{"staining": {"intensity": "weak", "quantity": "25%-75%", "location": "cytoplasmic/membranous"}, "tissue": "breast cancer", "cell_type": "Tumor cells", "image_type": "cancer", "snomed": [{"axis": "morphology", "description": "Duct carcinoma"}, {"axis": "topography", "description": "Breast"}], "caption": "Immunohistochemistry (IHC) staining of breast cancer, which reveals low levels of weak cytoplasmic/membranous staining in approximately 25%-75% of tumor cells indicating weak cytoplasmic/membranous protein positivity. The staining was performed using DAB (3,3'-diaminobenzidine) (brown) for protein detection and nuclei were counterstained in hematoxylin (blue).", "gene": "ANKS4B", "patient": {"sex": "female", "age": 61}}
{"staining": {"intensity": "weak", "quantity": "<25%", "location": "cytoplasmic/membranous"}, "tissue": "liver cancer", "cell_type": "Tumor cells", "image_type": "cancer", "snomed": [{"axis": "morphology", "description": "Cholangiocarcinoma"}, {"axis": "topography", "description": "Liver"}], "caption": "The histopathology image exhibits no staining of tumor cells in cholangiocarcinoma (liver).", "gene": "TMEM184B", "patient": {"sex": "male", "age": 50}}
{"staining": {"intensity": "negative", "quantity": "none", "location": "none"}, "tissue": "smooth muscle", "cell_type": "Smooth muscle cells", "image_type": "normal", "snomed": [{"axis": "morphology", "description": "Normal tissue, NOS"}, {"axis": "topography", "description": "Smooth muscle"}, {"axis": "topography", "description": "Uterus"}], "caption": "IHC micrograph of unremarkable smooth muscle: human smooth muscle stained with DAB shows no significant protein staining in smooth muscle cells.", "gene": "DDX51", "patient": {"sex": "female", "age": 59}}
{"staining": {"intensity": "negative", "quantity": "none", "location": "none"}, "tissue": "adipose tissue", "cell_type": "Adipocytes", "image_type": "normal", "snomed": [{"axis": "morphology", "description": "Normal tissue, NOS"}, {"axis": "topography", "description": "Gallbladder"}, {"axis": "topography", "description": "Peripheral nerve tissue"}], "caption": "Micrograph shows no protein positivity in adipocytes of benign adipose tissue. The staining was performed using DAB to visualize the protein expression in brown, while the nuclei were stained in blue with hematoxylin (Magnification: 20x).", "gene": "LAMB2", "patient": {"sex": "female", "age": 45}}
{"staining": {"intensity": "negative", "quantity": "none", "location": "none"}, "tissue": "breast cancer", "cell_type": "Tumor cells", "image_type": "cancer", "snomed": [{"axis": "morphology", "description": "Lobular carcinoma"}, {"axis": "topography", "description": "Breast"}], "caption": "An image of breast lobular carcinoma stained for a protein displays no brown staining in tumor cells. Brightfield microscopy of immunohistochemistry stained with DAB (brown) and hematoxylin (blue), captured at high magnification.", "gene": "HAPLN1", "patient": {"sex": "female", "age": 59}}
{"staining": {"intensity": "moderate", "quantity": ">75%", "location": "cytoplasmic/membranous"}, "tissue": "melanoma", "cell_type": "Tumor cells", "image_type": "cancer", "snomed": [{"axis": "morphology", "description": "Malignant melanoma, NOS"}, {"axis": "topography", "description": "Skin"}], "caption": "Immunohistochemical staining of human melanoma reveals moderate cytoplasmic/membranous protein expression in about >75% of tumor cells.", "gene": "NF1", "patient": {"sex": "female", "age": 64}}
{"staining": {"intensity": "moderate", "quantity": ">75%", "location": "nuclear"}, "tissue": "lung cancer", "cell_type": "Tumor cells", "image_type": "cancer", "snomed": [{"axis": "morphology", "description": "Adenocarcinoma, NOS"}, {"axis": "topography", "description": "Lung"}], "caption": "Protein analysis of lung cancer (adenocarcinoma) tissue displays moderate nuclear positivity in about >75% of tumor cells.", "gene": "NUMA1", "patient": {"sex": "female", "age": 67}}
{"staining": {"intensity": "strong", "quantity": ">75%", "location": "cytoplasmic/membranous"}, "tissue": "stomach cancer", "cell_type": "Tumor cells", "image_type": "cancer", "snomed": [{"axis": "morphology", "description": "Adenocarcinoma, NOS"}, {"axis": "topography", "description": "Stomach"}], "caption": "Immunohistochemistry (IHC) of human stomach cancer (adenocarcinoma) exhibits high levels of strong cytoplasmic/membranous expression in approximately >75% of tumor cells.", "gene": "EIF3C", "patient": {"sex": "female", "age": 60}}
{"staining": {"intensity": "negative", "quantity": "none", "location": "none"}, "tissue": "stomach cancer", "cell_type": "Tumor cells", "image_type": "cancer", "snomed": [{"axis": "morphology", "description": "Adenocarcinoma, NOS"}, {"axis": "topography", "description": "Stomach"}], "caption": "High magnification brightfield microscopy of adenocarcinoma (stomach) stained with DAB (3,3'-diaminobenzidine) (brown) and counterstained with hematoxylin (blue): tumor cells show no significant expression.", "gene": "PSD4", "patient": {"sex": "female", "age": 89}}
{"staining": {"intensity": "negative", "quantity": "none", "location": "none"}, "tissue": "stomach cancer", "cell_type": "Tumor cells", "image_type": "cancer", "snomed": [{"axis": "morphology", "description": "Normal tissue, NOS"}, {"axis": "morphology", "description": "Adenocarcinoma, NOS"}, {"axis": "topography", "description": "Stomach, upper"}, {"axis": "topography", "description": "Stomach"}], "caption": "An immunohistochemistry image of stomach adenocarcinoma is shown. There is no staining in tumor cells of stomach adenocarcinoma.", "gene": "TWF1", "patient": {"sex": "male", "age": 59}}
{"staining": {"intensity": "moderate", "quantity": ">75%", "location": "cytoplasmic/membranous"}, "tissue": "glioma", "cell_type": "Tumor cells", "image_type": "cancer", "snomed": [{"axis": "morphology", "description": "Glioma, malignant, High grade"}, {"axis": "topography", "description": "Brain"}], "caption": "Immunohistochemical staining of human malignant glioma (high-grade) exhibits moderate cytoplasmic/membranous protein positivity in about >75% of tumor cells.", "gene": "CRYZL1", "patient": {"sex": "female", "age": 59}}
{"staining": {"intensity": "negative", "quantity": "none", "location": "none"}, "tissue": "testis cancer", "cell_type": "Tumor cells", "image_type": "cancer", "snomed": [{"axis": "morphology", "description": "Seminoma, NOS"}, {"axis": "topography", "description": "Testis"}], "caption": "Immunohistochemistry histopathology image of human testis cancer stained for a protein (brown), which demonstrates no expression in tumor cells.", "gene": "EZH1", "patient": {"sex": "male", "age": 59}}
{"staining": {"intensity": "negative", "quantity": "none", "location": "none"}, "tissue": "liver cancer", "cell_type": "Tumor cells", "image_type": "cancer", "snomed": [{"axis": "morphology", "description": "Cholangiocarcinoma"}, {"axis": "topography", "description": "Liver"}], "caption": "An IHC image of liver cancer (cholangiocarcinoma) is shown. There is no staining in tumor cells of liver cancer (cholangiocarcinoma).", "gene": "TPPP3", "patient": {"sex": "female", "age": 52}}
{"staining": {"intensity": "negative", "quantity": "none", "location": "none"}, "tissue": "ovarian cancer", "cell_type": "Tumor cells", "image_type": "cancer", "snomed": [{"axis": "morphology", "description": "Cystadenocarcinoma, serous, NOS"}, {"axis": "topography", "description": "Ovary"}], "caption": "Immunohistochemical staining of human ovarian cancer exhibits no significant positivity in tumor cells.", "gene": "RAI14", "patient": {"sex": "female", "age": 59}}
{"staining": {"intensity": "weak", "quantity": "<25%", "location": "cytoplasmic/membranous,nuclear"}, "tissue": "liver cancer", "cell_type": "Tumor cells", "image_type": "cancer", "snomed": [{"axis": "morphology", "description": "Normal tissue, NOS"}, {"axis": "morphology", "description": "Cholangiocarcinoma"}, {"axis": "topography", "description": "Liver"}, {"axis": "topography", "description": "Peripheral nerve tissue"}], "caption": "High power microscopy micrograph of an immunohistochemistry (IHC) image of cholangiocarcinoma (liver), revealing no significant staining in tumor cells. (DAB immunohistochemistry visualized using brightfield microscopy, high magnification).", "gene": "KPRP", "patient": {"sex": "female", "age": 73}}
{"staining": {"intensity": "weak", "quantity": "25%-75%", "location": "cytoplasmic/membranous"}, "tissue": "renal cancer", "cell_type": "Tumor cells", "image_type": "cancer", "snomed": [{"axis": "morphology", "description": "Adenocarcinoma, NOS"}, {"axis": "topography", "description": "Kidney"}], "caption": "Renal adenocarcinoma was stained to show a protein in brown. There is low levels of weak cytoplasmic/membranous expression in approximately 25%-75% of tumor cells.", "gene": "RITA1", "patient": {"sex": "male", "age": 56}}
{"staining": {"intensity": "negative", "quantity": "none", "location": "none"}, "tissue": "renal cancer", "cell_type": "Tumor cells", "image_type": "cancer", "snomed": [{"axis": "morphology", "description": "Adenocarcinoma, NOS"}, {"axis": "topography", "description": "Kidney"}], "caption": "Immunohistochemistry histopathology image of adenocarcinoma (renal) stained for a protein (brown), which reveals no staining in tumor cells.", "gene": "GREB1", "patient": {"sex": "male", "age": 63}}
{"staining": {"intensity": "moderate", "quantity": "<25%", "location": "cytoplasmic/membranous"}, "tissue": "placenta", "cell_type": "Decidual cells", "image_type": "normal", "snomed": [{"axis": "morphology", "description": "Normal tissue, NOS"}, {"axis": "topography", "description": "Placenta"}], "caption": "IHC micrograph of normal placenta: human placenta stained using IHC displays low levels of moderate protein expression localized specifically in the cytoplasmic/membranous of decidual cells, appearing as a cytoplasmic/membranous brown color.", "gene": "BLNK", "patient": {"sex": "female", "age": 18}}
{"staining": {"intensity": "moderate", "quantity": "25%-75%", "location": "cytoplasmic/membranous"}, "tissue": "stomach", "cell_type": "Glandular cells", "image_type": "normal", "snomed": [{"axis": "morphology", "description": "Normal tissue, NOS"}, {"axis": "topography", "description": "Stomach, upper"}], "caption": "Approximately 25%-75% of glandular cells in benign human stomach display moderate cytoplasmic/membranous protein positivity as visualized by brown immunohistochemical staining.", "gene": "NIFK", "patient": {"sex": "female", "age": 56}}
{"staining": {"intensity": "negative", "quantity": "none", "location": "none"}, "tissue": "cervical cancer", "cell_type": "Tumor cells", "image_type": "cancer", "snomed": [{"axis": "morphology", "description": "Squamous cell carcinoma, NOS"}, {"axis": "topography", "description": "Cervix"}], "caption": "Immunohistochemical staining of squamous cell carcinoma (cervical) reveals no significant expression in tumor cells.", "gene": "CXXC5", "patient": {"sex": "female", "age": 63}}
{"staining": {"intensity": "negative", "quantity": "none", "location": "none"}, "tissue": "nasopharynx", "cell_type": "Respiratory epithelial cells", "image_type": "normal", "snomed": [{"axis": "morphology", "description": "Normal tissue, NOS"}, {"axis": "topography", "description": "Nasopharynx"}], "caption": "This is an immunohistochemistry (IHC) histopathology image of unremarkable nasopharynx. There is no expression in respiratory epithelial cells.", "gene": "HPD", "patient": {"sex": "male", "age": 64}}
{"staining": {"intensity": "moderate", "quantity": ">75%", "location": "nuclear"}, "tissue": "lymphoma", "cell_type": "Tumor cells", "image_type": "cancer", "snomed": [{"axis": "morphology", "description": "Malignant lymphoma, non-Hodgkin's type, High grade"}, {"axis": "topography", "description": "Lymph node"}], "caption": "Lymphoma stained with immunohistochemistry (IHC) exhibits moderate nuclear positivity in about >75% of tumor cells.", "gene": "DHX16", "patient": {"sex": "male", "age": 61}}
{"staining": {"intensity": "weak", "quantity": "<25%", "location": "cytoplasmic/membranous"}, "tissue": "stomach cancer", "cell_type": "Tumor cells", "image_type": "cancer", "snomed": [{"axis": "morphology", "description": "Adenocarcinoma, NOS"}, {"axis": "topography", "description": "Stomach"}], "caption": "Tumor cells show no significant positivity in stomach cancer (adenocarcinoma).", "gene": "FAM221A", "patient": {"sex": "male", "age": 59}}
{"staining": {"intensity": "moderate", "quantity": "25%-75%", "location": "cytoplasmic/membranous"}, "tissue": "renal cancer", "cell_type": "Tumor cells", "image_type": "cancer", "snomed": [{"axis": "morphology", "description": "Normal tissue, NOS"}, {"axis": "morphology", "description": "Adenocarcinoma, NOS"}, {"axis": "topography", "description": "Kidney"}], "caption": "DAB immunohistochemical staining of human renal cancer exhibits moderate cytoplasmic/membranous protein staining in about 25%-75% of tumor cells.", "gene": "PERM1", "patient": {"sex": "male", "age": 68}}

____________________

Using the entries above, output exactly the lines between the line holding "is an immunohistochemistry" and the line holding "positivity in stomach", end lines included, and nothing more.

## Answer below:
{"staining": {"intensity": "negative", "quantity": "none", "location": "none"}, "tissue": "nasopharynx", "cell_type": "Respiratory epithelial cells", "image_type": "normal", "snomed": [{"axis": "morphology", "description": "Normal tissue, NOS"}, {"axis": "topography", "description": "Nasopharynx"}], "caption": "This is an immunohistochemistry (IHC) histopathology image of unremarkable nasopharynx. There is no expression in respiratory epithelial cells.", "gene": "HPD", "patient": {"sex": "male", "age": 64}}
{"staining": {"intensity": "moderate", "quantity": ">75%", "location": "nuclear"}, "tissue": "lymphoma", "cell_type": "Tumor cells", "image_type": "cancer", "snomed": [{"axis": "morphology", "description": "Malignant lymphoma, non-Hodgkin's type, High grade"}, {"axis": "topography", "description": "Lymph node"}], "caption": "Lymphoma stained with immunohistochemistry (IHC) exhibits moderate nuclear positivity in about >75% of tumor cells.", "gene": "DHX16", "patient": {"sex": "male", "age": 61}}
{"staining": {"intensity": "weak", "quantity": "<25%", "location": "cytoplasmic/membranous"}, "tissue": "stomach cancer", "cell_type": "Tumor cells", "image_type": "cancer", "snomed": [{"axis": "morphology", "description": "Adenocarcinoma, NOS"}, {"axis": "topography", "description": "Stomach"}], "caption": "Tumor cells show no significant positivity in stomach cancer (adenocarcinoma).", "gene": "FAM221A", "patient": {"sex": "male", "age": 59}}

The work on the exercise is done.